'''

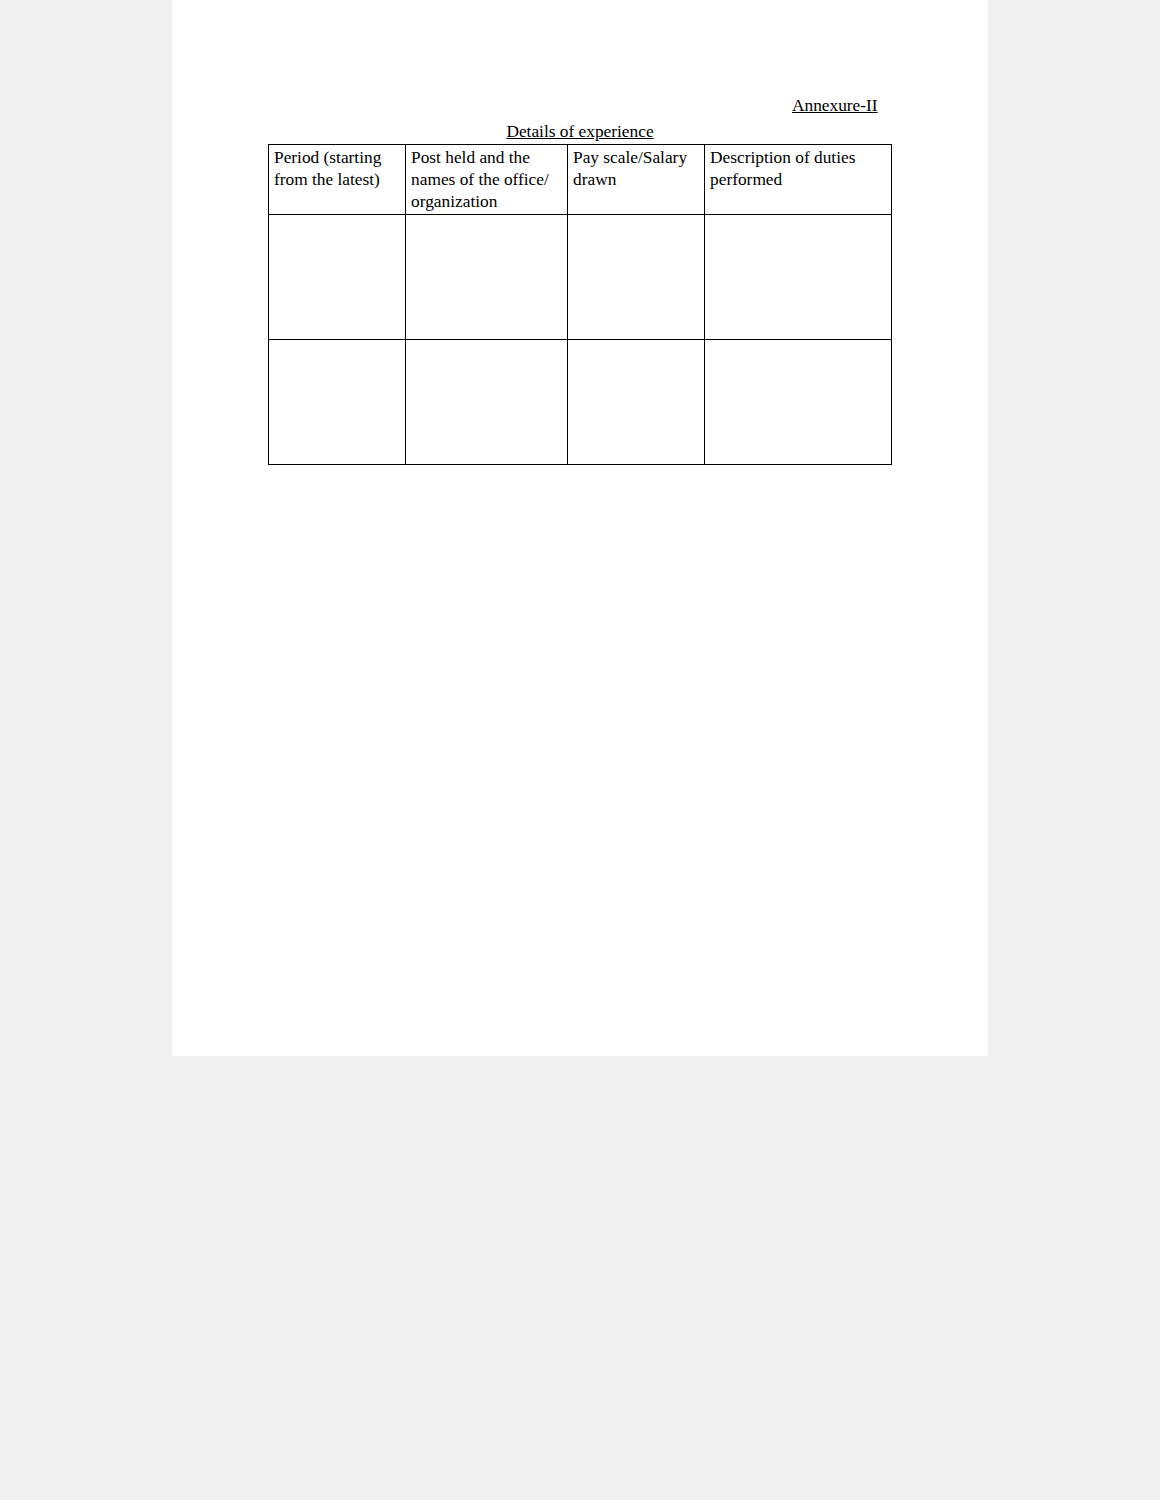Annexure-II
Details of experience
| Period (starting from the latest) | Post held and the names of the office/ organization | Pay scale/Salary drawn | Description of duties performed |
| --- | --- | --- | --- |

'''

The aim is an exact repeat of the entire listing, stripped of pictures.

• RESPONSE:
Annexure-II
Details of experience
| Period (starting from the latest) | Post held and the names of the office/ organization | Pay scale/Salary drawn | Description of duties performed |
| --- | --- | --- | --- |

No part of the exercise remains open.